Wakil Ketua Komisi VIII DPR Iskan Qolba Lubis punya pandangan serupa. Dia menilai keputusan Menteri Agama Fahcrul Razi membatalkan keberangkatan Jemaah haji terburu-buru. Kemenag seharusnya berkonsultasi dengan Komisi VIII terlebih dahulu sebelum mengambil keputusan besar tersebut. “Kami protes sikap yang tidak bijak ini,” kata Iskan.

Menurutnya, pemerintah semestinya menahan diri seraya melihat perkembangan situasi di Arab Saudi, kecuali bila pemerintah Arab Saudi sudah resmi menerbitkan keputusan kepastian penyelenggaraan ibadah haji 2020, pemerintah Indonesia dapat segera mengambil sikap. Karena itu, Iskan menyarankan pemerintah Indonesia mengkomunikasikan hal ini terlebih dahulu dengan Kementerian Haji Arab Saudi atau perwakilannya di Arab Saudi.

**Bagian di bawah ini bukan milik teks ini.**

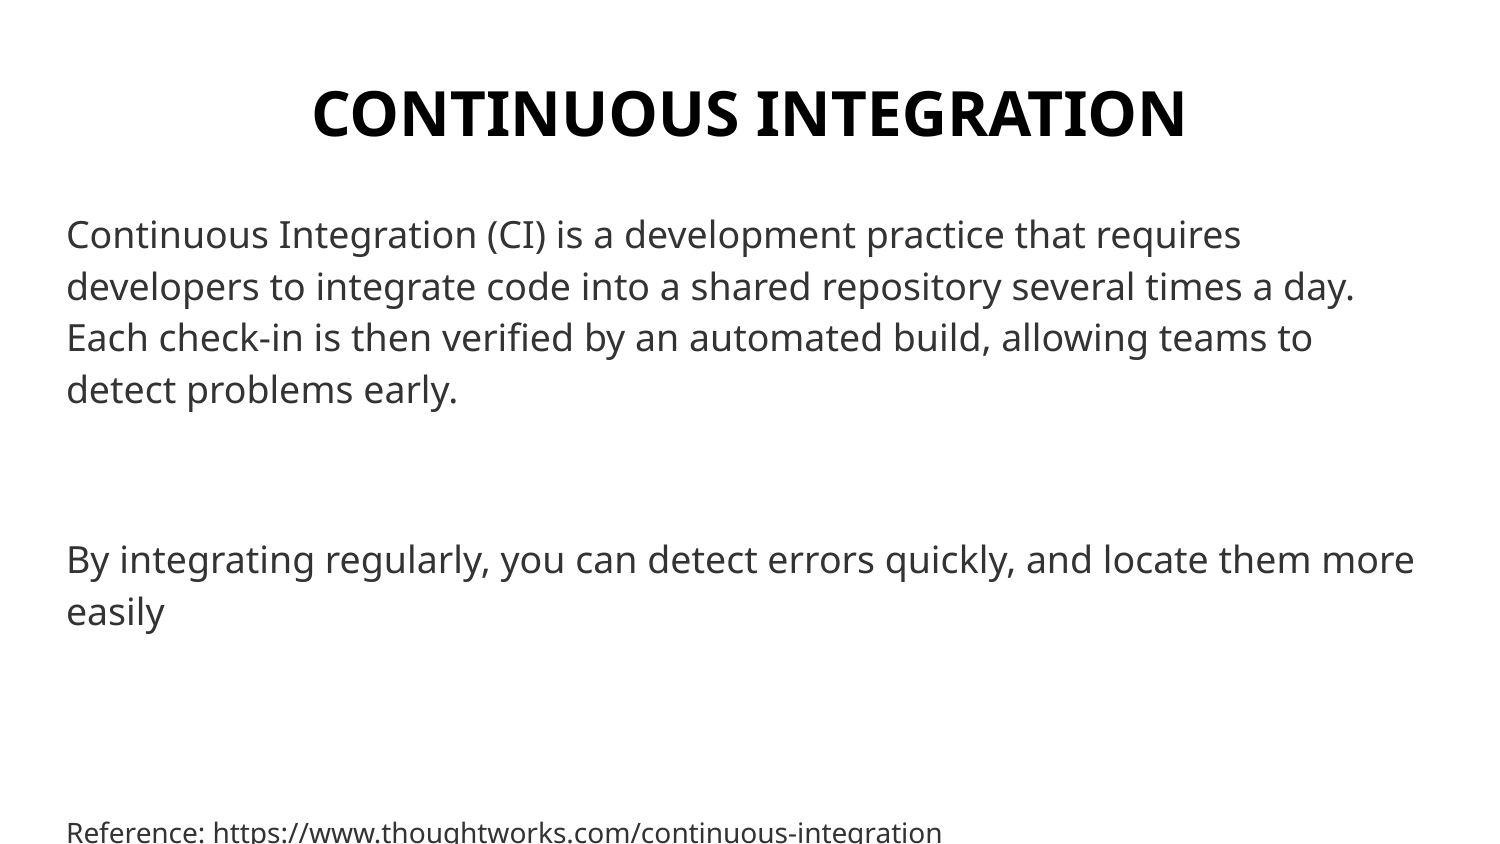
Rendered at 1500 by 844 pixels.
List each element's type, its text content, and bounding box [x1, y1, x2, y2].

Politisi Partai Keadilan Sejahtera ini menilai Menag Facrul Razi mengabaikan Pasal 46, 47, 48 UU 8/2019. Menurutnya, pasal-pasal tersebut mengatur mengenai kebijakan Kemenag terhadap penyelenggaraan ibadah haji dan umrah terlebih dahulu mendapat persetujuan bersama DPR.

Pasal 47

(1) Persetujuan DPR RI atas usulan BPIH sebagaimana dimaksud dalam Pasal 46 diberikan paling lama 60 (enam puluh) Hari setelah usulan BPIH dari Menteri diterima oleh DPR RI.

(2) Dalam hal BPIH tahun berjalan tidak mendapat persetujuan dari DPR RI sebagaimana dimaksud pada ayat (1), besaran BPIH tahun berjalan sama dengan besaran BPIH tahun sebelumnya. Bagian Ketiga Penetapan Biaya Penyelenggaraan Ibadah Haji

Pasal 48

(1) Besaran BPIH ditetapkan oleh Presiden paling lama 30 (tiga puluh) Hari setelah usulan BPIH mendapatkan persetujuan dari DPR RI.

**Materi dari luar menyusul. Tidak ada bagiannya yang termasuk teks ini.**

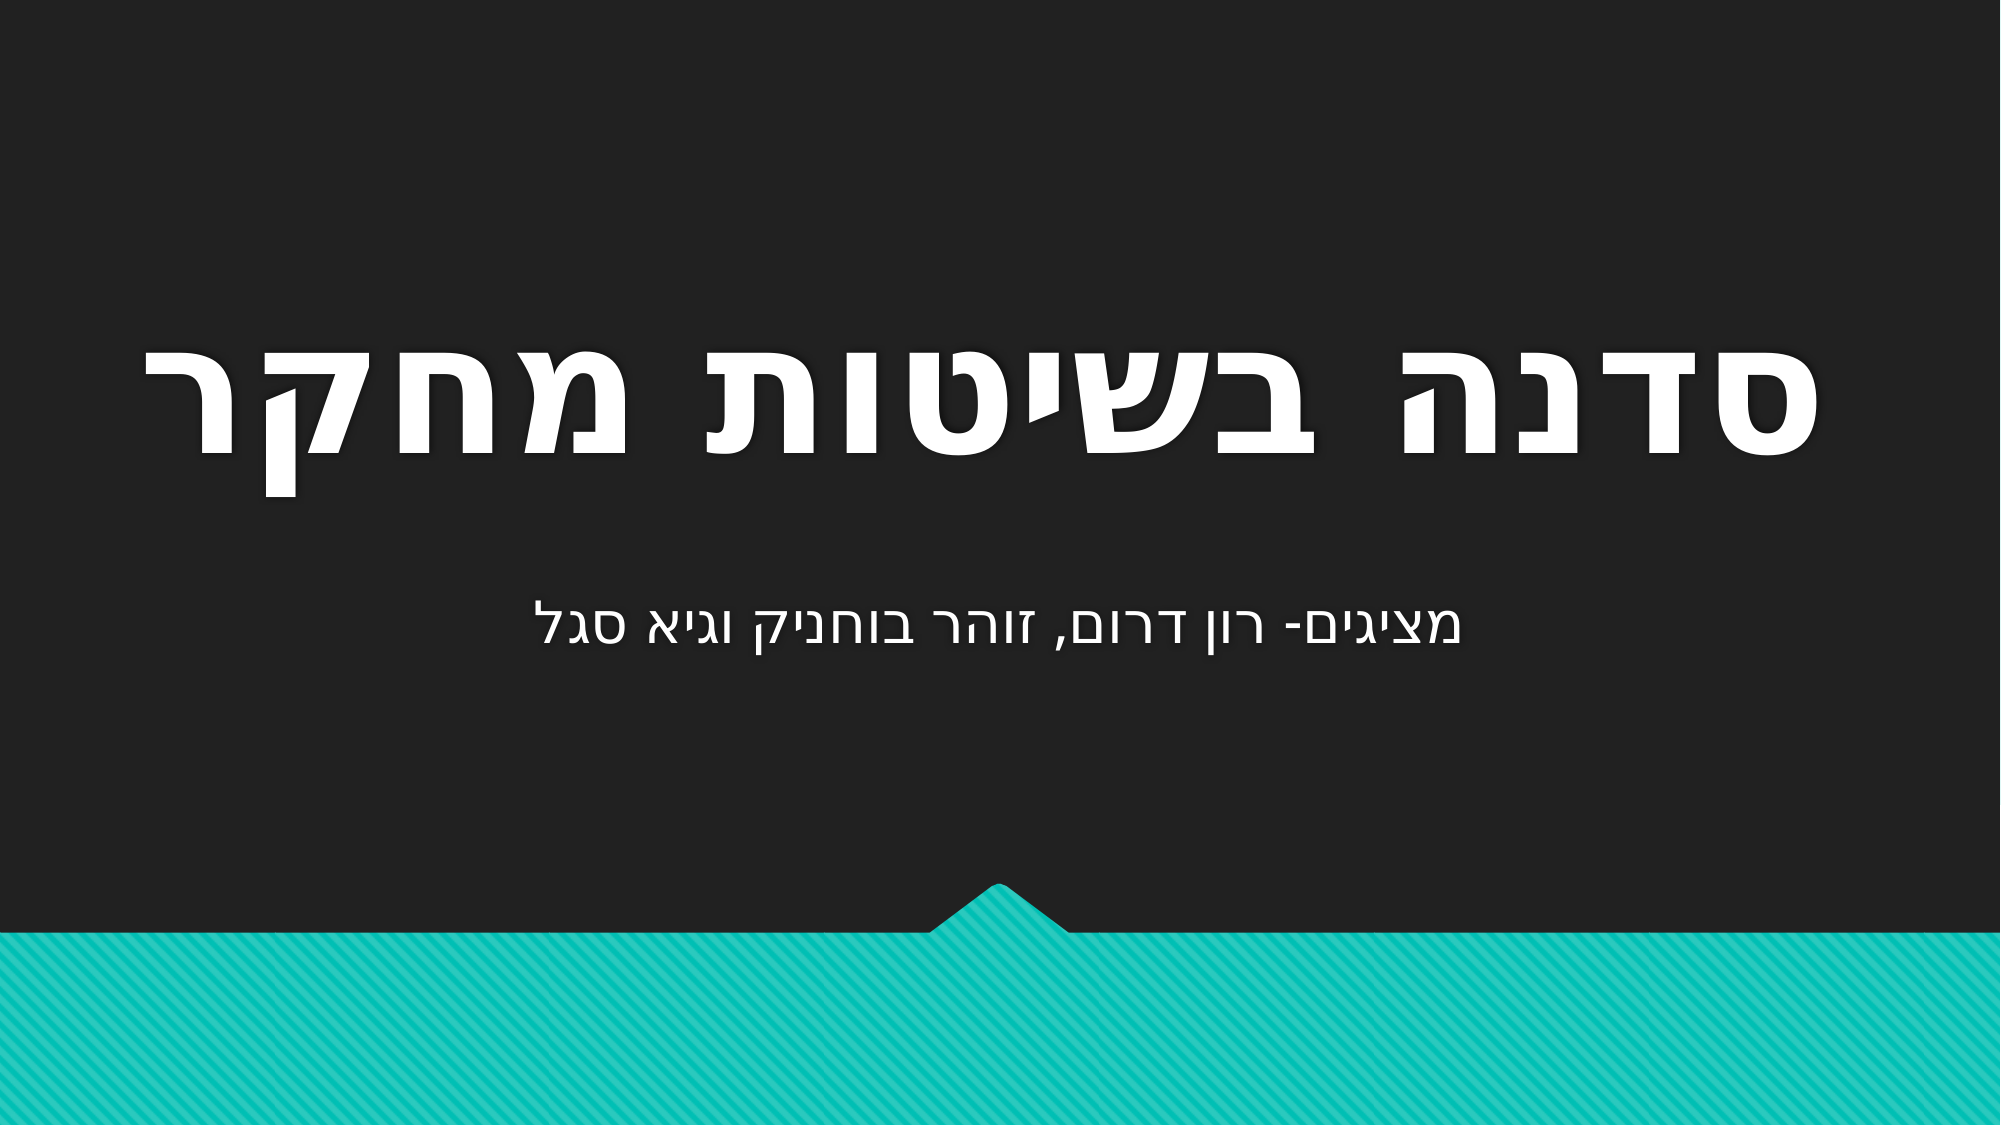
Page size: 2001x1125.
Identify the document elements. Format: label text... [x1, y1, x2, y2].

text_box [0, 0, 2000, 931]
text_box [0, 883, 2000, 1125]
title סדנה בשיטות מחקר [116, 262, 1851, 622]
subtitle מציגים- רון דרום, זוהר בוחניק וגיא סגל [132, 354, 1868, 663]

(2) Besaran BPIH sebagaimana dimaksud pada ayat (1) yang bersumber dari Bipih, Nilai Manfaat, Dana Efisiensi, dan/atau sumber lain yang sah berdasarkan ketentuan peraturan perundang-undangan ditetapkan oleh Presiden atas usul Menteri setelah mendapat persetujuan dari DPR RI.

(3) Besaran BPIH sebagaimana dimaksud pada ayat (1) yang bersumber dari anggaran pendapatan dan belanja negara ditetapkan sesuai dengan mekanisme ketentuan peraturan perundang-undangan.

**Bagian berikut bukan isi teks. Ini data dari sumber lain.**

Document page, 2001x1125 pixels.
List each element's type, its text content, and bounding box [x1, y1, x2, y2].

Terkait masalah ini, Komisi VIII bakal menggelar rapat kerja (raker) dengan Menag di tengah masa reses untuk membahas keputusan Menag yang membatalkan sepihak keberangkatan jamaah haji 2020. Yandri telah mengagendakan raker dengan Menag pada Kamis (4/6) besok hari. Keputusan menggelar rapat kerja ini setelah Komisi VIII mendapat izin dari pimpinan DPR.

Iskan melanjutkan pembatalan keberangkatan haji 2020 bakal menjadi bahasan menarik dengan Menag. Sebab, alasan keputusan yang diambil terburu-buru itu dan mesti didalami dalam raker nanti. Dia menambahkan raker dengan Kemenag seharusnya digelar pada Selasa (2/6/2020) kemarin. Namun sayangnya dibatalkan tanpa ada penjelasan lebih lanjut. Sebaliknya, Kemenag malah membuat keputusan membatalkan keberangkatan jamaah haji 2020.